Caso registrado na Praça Cívica da Concha Acústica volta a colocar em evidência a presença de pessoas em situação de rua no centro da cidade, tema frequente de reclamações e debates no município
Um desentendimento entre dois moradores em situação de rua terminou em morteFoto: A Cidade/Arquip
Daniel Marques
daniel@acidadevotuporanga.com.br
A morte de um homem em situação de rua em Votuporanga escancarou novamente o problema da população que vive nas ruas da cidade, situação que é frequentemente motivo de reclamações e debates no município, principalmente em relação às pessoas que permanecem em áreas centrais. Na tarde desta quarta-feira (9), um desentendimento entre dois moradores em situação de rua terminou em morte na Praça Cívica da Concha Acústica, ponto central de Votuporanga. A vítima foi identificada como Carlos Endrico Alves de Almeida, de 49 anos, conhecido localmente pelo apelido de Carlão, atingido por diversos golpes de faca durante o confronto.
De acordo com as informações apuradas sobre o caso, a briga teria sido motivada por uma discussão relacionada ao consumo de bebidas alcoólicas no local. Após o início da agressão, socorristas da Unidade de Suporte Avançado do Serviço de Atendimento Móvel de Urgência (Samu) foram acionados e prestaram atendimento emergencial ainda na praça.

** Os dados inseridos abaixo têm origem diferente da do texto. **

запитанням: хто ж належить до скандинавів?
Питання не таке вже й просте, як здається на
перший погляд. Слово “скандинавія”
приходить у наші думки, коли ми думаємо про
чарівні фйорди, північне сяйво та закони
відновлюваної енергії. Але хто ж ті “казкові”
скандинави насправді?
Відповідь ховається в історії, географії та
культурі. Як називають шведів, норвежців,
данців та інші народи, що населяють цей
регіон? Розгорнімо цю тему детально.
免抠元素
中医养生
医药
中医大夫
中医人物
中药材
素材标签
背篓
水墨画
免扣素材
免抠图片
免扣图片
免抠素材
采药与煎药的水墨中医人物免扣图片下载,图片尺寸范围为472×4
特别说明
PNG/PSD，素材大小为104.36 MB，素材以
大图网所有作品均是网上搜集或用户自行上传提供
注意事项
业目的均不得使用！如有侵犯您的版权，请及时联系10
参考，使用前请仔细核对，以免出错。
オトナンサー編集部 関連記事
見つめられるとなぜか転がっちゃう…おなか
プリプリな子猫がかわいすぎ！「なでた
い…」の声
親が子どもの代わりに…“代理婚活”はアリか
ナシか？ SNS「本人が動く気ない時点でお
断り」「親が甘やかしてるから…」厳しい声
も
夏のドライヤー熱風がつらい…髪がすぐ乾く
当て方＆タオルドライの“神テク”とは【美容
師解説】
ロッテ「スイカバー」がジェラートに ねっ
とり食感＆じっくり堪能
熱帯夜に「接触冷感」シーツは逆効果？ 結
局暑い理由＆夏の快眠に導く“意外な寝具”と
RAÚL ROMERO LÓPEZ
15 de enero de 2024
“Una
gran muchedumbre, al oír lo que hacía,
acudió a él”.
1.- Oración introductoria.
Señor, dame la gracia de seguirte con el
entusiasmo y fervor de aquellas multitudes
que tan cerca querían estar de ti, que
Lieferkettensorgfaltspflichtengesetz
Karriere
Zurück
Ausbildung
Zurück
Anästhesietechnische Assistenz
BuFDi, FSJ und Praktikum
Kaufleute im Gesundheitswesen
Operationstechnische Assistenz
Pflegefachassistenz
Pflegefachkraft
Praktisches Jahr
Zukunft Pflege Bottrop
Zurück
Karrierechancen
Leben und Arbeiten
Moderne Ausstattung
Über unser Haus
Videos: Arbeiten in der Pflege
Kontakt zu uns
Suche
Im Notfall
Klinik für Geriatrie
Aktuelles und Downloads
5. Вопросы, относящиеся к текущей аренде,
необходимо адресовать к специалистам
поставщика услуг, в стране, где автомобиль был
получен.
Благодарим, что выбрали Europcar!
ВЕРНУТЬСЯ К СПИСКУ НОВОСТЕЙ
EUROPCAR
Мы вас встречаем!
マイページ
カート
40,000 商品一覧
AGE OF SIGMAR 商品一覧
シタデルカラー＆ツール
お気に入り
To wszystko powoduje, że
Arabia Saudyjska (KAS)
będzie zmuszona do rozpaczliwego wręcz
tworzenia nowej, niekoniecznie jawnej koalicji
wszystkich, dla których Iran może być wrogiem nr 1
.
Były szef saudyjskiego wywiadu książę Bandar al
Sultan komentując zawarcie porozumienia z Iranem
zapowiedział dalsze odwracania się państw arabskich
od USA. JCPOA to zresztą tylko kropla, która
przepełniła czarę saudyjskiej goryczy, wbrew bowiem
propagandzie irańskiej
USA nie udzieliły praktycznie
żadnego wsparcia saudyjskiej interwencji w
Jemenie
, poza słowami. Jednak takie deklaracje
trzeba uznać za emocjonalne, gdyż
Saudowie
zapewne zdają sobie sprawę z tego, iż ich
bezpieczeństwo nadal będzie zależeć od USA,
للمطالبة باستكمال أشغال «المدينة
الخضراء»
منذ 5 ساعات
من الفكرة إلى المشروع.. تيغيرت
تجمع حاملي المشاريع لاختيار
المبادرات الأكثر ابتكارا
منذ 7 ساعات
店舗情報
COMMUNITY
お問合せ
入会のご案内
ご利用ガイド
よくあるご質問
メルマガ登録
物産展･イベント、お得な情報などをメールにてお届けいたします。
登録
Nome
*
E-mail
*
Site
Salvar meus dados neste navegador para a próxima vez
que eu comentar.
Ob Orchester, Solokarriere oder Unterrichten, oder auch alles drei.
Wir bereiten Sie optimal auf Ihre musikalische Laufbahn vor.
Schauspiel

Carlos foi posteriormente transportado para a Unidade de Pronto Atendimento (UPA) de Votuporanga, mas não resistiu aos ferimentos. Segundo as informações do atendimento médico, ele deu entrada no pronto-socorro já sem sinais vitais.
O agressor fugiu logo após a violência, tomando o rumo do bairro Pozzobon. Desde a ocorrência, equipes da Polícia Militar mantinham buscas para localizar o suspeito. Nas primeiras horas desta quinta-feira (10), a ação policial resultou na prisão do homem suspeito de matar Carlos a facadas. Ele foi localizado por policiais enquanto transitava pela região do Parque da Cultura. Assim como a vítima, ele também vive em situação de rua. Após a abordagem, o homem foi conduzido à Central de Flagrantes da Polícia Civil, onde foram adotadas as providências relacionadas ao caso.
A morte de Carlão volta a colocar em debate a situação das pessoas em situação de rua em Votuporanga, especialmente em regiões de grande circulação, como a área central. A presença dessa população nesses espaços é recorrente em discussões no município e envolve questões relacionadas à assistência social, saúde, segurança e acolhimento.
Recentemente, a Secretaria Municipal de Direitos Humanos de Votuporanga concluiu o Censo 2026 da População em Situação de Rua. O levantamento identificou e cadastrou 39 pessoas nessa condição no município. O número representa uma redução de 48% em comparação com o Censo 2025, quando foram registradas 75 pessoas em situação de rua.
Segundo a Secretaria Municipal de Direitos Humanos, o resultado evidencia os avanços alcançados por meio de uma atuação permanente, integrada e humanizada, construída pela pasta em conjunto com a rede de proteção social, os serviços de saúde e a sociedade civil organizada.
Entre as iniciativas desenvolvidas no município está o grupo “Vidas Visíveis”, voltado ao acompanhamento psicossocial e ao fortalecimento emocional das pessoas em situação de rua. O projeto conta com o apoio da Central de Atenção à Pessoa Egressa e Família (Caef) e do curso de Psicologia da Unifev.
A iniciativa promove encontros, escuta qualificada e construção de vínculos, com ações direcionadas ao acompanhamento e ao atendimento humanizado das pessoas em situação de rua. O trabalho integra as estratégias desenvolvidas no município para acompanhamento dessa população e articulação com a rede de proteção.
O caso ocorrido na Praça Cívica da Concha Acústica, além das providências policiais relacionadas à morte de Carlos Endrico Alves de Almeida, recoloca em evidência a realidade das pessoas que permanecem em situação de rua e os desafios relacionados ao atendimento e à proteção dessa população em Votuporanga.